Automate with webhooks

Instead of running the script manually, automate the pipeline so data loads into ClickHouse every time an Actor finishes:

  1. In the Apify Console, go to your Actor and open the Integrations tab.
  2. Add a new webhook with:
    • Event type: ACTOR.RUN.SUCCEEDED
    • Action: An HTTP POST to your loader endpoint, or trigger another Actor that handles the ClickHouse insert.
  3. The webhook payload includes the defaultDatasetId, which you can use to fetch the run's results.

See Apify webhook documentation for payload details and configuration options.

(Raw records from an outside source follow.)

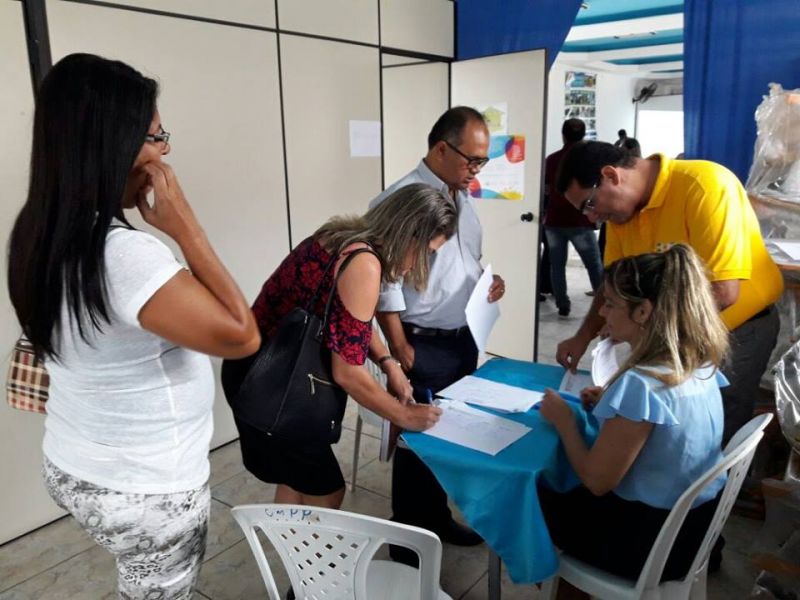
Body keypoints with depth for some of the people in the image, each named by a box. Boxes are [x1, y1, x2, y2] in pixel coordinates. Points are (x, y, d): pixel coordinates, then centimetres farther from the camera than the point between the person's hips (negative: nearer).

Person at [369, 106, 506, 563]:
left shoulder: (464, 198, 10)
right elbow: (385, 282, -18)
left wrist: (487, 282, 1)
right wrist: (399, 349, -17)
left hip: (464, 338, 8)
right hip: (423, 344, -8)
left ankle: (437, 518, 38)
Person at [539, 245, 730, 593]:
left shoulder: (640, 384, -32)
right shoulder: (698, 363, -6)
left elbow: (597, 481, -23)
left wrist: (564, 421, -10)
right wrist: (612, 403, 2)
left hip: (651, 539, -7)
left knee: (535, 497, 16)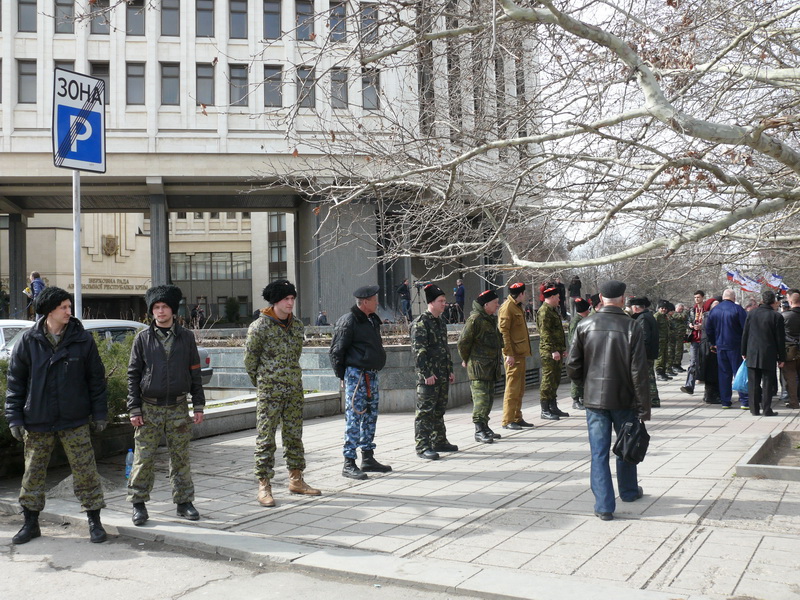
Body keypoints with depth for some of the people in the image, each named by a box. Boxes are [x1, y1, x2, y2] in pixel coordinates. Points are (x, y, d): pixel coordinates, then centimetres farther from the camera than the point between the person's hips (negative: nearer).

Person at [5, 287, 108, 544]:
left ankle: (94, 521, 14)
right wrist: (15, 418, -1)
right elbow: (15, 382, 4)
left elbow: (96, 378, 3)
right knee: (33, 473, 10)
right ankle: (31, 523, 26)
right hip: (37, 421, 1)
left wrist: (99, 414, 2)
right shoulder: (28, 341, -1)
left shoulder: (83, 339, -2)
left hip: (75, 421, -1)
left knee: (85, 470, 2)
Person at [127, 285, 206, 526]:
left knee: (181, 457, 7)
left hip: (178, 408, 1)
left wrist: (199, 406, 4)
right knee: (143, 458, 1)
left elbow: (195, 373, 8)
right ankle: (138, 504, 14)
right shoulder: (143, 338, 2)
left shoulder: (186, 337, 5)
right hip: (149, 408, -1)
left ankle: (184, 502, 18)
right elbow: (133, 374, 3)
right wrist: (134, 409, -4)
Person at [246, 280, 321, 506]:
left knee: (294, 436, 13)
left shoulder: (297, 325, 8)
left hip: (294, 390, 6)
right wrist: (261, 381, 8)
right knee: (266, 438, -1)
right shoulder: (259, 326, -9)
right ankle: (264, 486, 5)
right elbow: (250, 358, -1)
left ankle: (296, 480, 24)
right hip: (269, 392, -6)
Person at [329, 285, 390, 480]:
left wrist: (374, 372, 17)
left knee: (370, 417, 13)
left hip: (372, 375, 9)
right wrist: (342, 376, -7)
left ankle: (368, 458, 22)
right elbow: (336, 351, -11)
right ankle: (349, 464, -2)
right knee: (354, 418, -7)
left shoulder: (372, 320, 15)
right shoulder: (349, 321, -13)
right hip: (356, 375, -9)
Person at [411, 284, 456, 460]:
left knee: (439, 411, 16)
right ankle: (423, 447, -2)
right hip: (428, 376, -9)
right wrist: (426, 373, -20)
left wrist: (450, 370, 20)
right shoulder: (421, 323, -12)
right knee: (425, 412, -5)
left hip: (442, 375, 9)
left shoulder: (440, 323, 16)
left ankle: (439, 441, 27)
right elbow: (418, 350, -17)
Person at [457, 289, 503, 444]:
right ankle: (479, 431, -8)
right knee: (481, 397, -10)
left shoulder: (491, 319, 15)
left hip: (491, 366, 9)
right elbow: (463, 341, -16)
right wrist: (466, 360, -5)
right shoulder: (475, 319, -15)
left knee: (489, 398, 14)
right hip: (478, 366, -9)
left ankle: (484, 427, 23)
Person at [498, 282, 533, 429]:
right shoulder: (507, 308, -12)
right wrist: (509, 353, -22)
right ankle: (507, 421, -4)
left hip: (520, 353, 10)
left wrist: (525, 350, 18)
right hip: (514, 354, -10)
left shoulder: (517, 307, 19)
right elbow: (503, 331, -18)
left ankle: (517, 418, 20)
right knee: (512, 387, -8)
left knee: (520, 388, 13)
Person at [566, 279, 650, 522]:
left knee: (599, 452, 5)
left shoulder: (584, 326, -4)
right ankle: (629, 491, 39)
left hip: (594, 399, 1)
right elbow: (639, 372, -11)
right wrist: (644, 409, -6)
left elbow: (572, 367, -1)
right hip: (624, 400, -1)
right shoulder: (632, 328, -10)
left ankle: (604, 506, 3)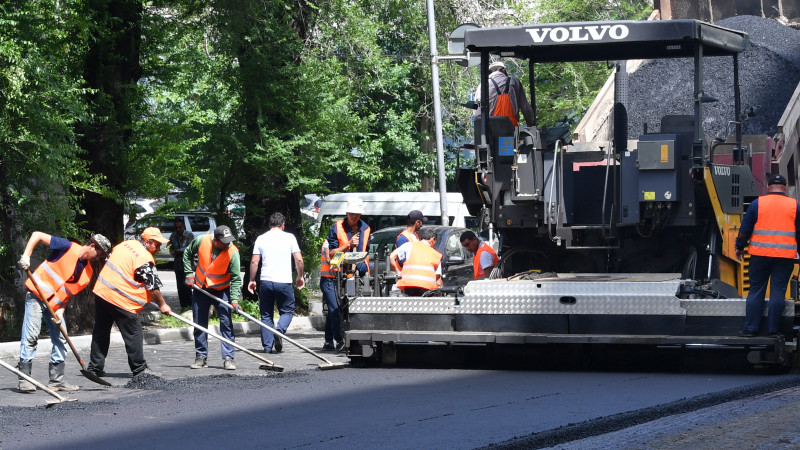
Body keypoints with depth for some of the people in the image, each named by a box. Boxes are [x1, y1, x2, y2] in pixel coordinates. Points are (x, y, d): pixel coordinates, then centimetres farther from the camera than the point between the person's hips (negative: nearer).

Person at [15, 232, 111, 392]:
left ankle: (56, 380, 11)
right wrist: (26, 256, -25)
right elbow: (37, 235, -14)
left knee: (60, 340, 5)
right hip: (37, 294, -7)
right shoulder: (68, 248, -14)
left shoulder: (88, 273, 5)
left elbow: (70, 292, 6)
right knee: (31, 335, -12)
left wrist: (60, 310, -10)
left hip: (56, 304, 7)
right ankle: (24, 378, -11)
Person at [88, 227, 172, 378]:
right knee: (133, 334, 1)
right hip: (121, 300, -9)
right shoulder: (145, 258, -14)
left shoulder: (127, 243, 10)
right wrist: (162, 305, 2)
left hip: (101, 291, 9)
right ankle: (139, 369, 5)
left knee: (100, 332, 14)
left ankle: (95, 367, 18)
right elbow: (153, 286, -10)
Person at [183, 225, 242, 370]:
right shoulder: (201, 241, -16)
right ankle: (201, 357, 17)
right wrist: (189, 274, -1)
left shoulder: (233, 252, -21)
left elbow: (236, 278, -17)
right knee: (199, 324, 7)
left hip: (221, 291, -2)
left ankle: (229, 358, -6)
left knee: (226, 323, -9)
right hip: (200, 289, 2)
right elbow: (187, 254, 5)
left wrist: (234, 299, -25)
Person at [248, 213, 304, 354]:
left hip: (266, 280, 2)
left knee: (266, 315, 11)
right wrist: (300, 277, 15)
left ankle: (267, 346, 5)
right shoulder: (289, 237, 2)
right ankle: (279, 330, -17)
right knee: (287, 311, 12)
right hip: (284, 281, -2)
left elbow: (254, 262, 3)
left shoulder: (261, 239, 6)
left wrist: (252, 280, 13)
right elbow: (299, 259, 0)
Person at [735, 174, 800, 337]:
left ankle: (750, 328, 4)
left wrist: (740, 247, 16)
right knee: (778, 292, 3)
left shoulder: (757, 203, 1)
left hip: (760, 255, 0)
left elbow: (745, 228, 4)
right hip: (785, 256, 0)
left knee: (756, 291, 5)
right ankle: (773, 329, 2)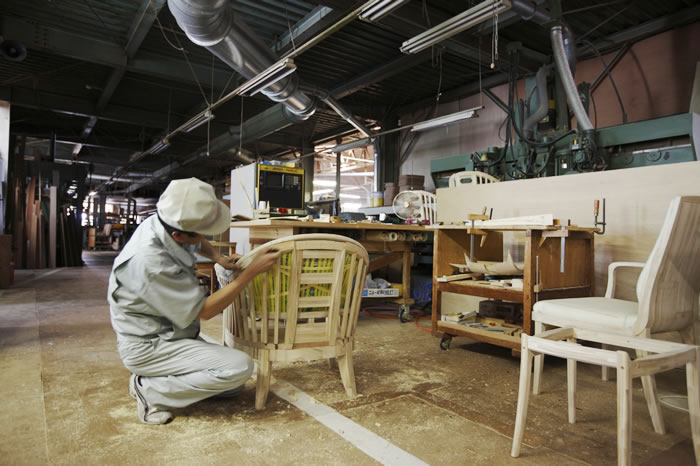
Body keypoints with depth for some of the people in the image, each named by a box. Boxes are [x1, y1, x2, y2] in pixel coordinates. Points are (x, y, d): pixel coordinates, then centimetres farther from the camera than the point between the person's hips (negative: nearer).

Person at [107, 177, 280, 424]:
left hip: (169, 333, 8)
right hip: (148, 346, -8)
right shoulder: (151, 261, -33)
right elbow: (205, 310, -23)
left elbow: (198, 244, 19)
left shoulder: (167, 222, -9)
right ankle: (149, 390, -7)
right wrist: (252, 271, -22)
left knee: (233, 385, 5)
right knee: (239, 367, -22)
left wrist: (218, 257, -1)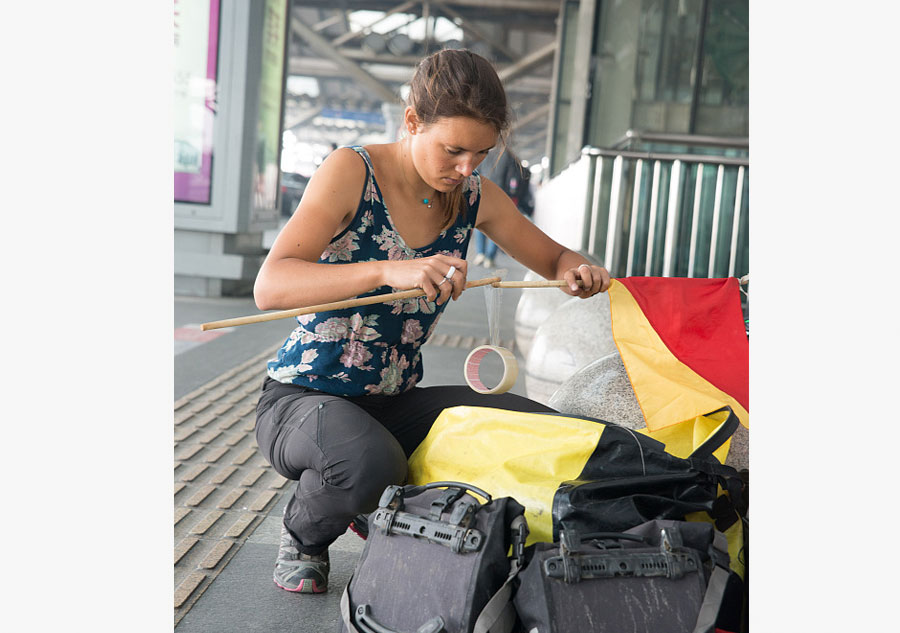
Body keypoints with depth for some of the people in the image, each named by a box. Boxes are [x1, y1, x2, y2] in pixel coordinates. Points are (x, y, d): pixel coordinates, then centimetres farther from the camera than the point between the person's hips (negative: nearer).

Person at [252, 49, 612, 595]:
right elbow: (270, 286, -27)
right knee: (371, 463, -39)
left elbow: (553, 259, 14)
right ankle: (305, 534, 0)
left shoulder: (475, 198, 1)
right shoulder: (352, 172, -15)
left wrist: (577, 273, -12)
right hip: (302, 397, -6)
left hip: (395, 404, 6)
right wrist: (389, 271, -42)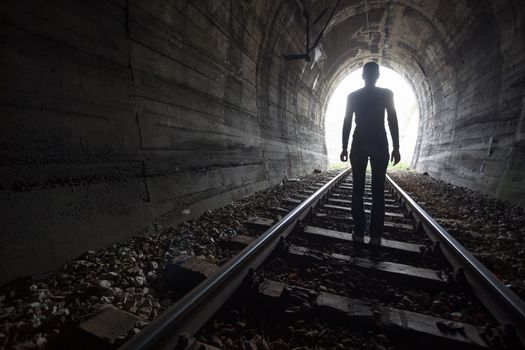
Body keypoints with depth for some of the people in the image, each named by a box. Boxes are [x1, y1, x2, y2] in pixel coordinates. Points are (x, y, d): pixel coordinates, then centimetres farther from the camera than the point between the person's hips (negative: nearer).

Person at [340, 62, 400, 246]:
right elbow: (393, 122, -2)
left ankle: (359, 233, 4)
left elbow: (347, 122, 3)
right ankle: (375, 235, 4)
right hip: (379, 144, 0)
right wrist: (396, 148, 0)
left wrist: (345, 147, 5)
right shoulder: (386, 94, 4)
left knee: (358, 190, 3)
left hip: (359, 144, 1)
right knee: (378, 190, 2)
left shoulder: (353, 96, 6)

An alternative approach is to use Apify Schedules to run Actors on a cron-like schedule, combined with webhooks for the loading step.

Best practices

Fetching data from Apify

Use the Apify client library (apify-client for JavaScript or Python) instead of raw HTTP calls. It handles pagination, retries, and authentication for you. For large datasets, paginate through results with the limit and offset parameters of the List dataset items endpoint.

Loading into ClickHouse

Use JSONEachRow format when inserting into ClickHouse. It maps directly to Apify's JSON output with no transformation needed.

Match your ClickHouse table schema to the Actor's output fields. Check the Actor's output schema on its Apify Store page or in the Dataset tab after a run.

Performance

For high-throughput inserts from the JavaScript client, follow the Tips for performance optimizations. Batch rows into larger inserts rather than inserting one row at a time, and consider async inserts when client-side batching isn't practical.

Security

The examples on this page use the default user and database to keep things simple. In production, create a dedicated user with the minimum privileges required to insert into your target table, and store credentials securely (for example, in environment variables or a secrets manager rather than committing them to source code). See Cloud access management for guidance.